建立共电解过程模型需要了解 H2/H2O/CO/CO2- 气圈下的基本反应途径。其中包括电化学蒸汽还原/氢气氧化、电化学 CO2 还原/CO 氧化以及它们通过催化（反向）水气变换反应（(R)WGS）的耦合。假设 RWGS 的速度非常快，因此可忽略电化学 CO2 转化，这一假设通常被用来模拟共电解过程。与此相反，之前对 Ni/GDC 燃料电极的研究表明，在 H2/H2O/CO/CO2- 气圈中可能存在 CO / CO2 的电化学转化。为了消除阻抗响应中与表面相关和非表面相关的过程，我们利用电化学阻抗能谱和随后的弛豫时间分布阻抗分析，提供了复杂的操作参数变化结果，用于识别过程。
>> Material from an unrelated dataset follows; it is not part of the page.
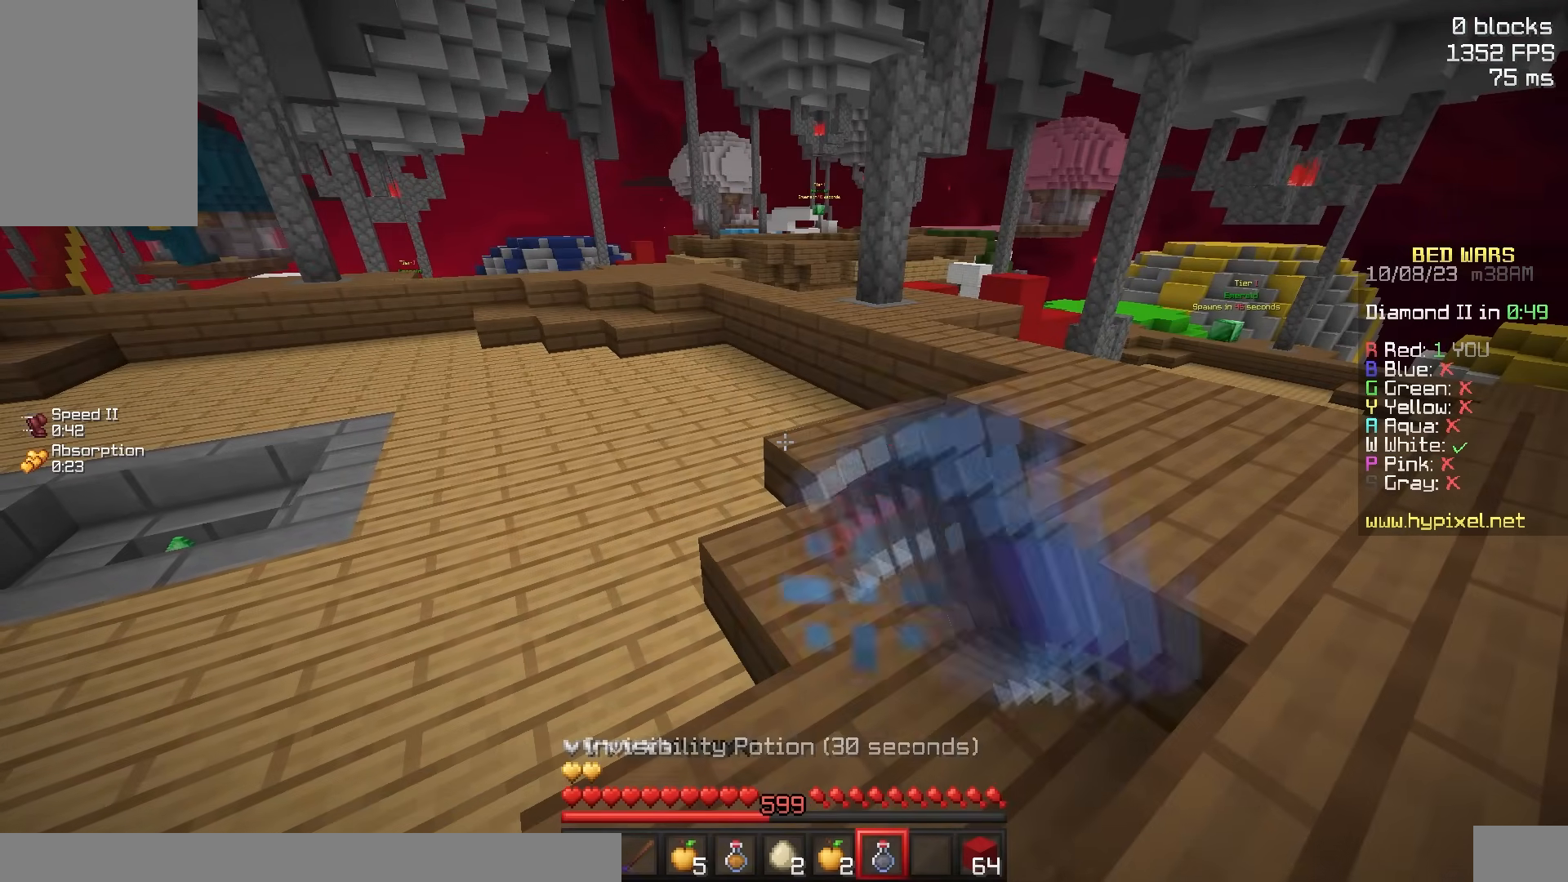
{"keys": [], "mouse": []}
然后，基于单通道传输线得出了一个具有物理意义的等效电路模型。该模型可以量化不同 C/H 比率下的表面反应电阻。动力学分析表明，y_CO+y_(CO_2 )≤50%时，电化学 H2/H2O 转换占主导地位，y_CO+y_(CO_2 )≥60%时，电化学 CO/CO2- 转换开始。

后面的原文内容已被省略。